Teachers and administrators have been biting their nails to the nub for months now and have calculated their results in ways even baseball statisticians couldn’t imagine.

Personally, I think the entire process is a bit out of control. All of the proverbial “blood, sweat, and tears” required to teach a group of students for a semester or a year comes down to a double digit percentage in a single column.

People see scores in the newspaper and make assumptions about a school, its teachers, etc. They have no concept of the amount of planning, tutoring, training, and caring that goes into helping students each day.

I find it ironic that the state wants us to create 21st century learners while expecting a multiple choice test to show all our students have learned. These two concepts are contradictory in nature.

It does not and will never make sense to me that teachers are expected to use a variety of assessment models in the classroom, but the state determines a school’s overall success based on a select handful of tests that are all the same format.

I have taught school in North Carolina for eight years and have never had a state legislator or school board member visit my school or the classrooms of any of my colleagues. How do they know what it is like in our varied and diverse classrooms?

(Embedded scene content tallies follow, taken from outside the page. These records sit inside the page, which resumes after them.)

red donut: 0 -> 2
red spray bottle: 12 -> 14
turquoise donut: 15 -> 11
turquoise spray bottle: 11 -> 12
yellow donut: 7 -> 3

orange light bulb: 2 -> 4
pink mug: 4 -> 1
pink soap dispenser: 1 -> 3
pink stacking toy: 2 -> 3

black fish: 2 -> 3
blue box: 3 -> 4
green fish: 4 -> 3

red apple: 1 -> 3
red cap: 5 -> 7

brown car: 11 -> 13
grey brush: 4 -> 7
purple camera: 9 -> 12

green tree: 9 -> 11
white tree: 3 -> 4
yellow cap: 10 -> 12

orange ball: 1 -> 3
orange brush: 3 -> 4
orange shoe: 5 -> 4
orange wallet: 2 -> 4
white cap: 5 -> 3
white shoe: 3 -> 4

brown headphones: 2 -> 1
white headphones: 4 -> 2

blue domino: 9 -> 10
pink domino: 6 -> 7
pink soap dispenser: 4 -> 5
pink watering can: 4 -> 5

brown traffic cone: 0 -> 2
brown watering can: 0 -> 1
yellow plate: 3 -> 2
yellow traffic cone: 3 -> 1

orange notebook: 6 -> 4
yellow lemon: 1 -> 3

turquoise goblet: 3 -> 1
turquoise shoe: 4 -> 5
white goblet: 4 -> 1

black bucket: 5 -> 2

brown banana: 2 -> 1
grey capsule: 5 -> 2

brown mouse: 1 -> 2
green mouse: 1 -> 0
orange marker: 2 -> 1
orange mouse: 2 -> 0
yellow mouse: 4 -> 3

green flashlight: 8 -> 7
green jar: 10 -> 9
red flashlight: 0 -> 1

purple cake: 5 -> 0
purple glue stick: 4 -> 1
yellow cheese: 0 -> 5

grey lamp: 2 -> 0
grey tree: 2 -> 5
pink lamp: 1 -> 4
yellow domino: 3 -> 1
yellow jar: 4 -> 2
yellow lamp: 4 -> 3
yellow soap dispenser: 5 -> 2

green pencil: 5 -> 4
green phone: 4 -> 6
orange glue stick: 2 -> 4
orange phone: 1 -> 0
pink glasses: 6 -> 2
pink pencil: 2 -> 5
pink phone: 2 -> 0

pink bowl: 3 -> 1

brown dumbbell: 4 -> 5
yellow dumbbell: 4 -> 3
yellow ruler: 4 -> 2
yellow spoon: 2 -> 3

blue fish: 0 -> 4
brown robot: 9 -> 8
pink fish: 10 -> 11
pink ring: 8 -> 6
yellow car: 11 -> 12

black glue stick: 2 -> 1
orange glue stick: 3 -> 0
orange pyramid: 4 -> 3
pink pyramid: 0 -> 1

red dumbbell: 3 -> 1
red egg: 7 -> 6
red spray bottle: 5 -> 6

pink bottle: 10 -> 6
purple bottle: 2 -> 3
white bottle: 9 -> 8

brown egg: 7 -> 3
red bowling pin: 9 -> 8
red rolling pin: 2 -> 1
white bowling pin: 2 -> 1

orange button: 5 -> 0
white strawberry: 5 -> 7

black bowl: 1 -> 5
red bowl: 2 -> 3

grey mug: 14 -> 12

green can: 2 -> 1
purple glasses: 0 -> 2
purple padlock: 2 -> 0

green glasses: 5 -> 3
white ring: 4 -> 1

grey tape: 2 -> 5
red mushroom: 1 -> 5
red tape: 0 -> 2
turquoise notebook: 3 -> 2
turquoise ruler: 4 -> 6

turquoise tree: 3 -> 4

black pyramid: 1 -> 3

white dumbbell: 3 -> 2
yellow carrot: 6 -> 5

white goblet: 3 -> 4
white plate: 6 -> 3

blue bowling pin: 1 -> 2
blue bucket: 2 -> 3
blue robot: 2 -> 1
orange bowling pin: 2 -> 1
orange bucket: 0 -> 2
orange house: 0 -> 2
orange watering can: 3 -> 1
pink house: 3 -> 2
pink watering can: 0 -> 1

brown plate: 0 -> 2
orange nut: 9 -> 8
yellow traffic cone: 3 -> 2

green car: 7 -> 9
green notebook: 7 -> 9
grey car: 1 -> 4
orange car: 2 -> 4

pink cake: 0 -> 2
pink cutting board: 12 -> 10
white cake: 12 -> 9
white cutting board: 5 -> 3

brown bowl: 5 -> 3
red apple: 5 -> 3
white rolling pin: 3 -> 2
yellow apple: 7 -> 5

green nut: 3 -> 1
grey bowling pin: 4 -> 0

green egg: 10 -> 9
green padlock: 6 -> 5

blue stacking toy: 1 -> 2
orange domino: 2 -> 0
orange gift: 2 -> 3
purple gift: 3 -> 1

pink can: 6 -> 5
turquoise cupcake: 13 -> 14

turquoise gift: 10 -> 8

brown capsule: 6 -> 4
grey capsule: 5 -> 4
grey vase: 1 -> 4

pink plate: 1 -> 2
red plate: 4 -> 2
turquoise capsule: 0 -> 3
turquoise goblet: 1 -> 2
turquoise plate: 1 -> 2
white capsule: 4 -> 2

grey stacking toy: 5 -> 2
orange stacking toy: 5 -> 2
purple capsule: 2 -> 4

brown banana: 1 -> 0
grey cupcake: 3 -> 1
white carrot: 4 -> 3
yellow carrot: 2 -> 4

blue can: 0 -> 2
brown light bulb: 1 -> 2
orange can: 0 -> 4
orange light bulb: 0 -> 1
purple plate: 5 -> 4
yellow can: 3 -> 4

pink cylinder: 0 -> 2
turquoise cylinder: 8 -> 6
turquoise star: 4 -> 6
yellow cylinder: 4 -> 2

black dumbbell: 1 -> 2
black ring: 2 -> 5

The only detail this group of “educational leaders” worries about is a single percentage. As a teacher, I know that merely teaching with a specific test in mind is limiting and prohibits a teacher from exploring avenues of curiosity generated by the students.

Erin Gruwell, the teacher portrayed by Hillary Swank in the movie The Freedom Writer’s Diary, discovered that her high school English students, who were at odds with each other as a result of racial and gang tension, did not even know what the Holocaust was.

Therefore, she spent an entire year exposing them to the literature, history, and individuals of the Holocaust. Because there was no specific test forcing her to speedily cover a litany of possible test questions, she was able to focus on an issue that related to her students’ tumultuous lives and use the concept of extreme prejudice to encourage a departure from their environment of hate. She accomplished her goal while having them read and analyze literature as well as write and publish their journals.

Such success is an example of the learning and growing that is possible in our classrooms when the details of how a teacher must meet curriculum goals is determined not by people sitting at a conference table across town but by the students sitting in the classroom and the teacher who is guiding them.

Why can’t the state trust the teachers, to whom they have granted a license, to determine if students have mastered a subject and also have faith that the school administrators will be fully aware if a teacher is not meeting high performance levels?

Given the amount of time and extra money it took our state legislators to pass the budget, I guess it is a good thing we don’t make them take an “end of session” test and publish their individual scores in the newspaper!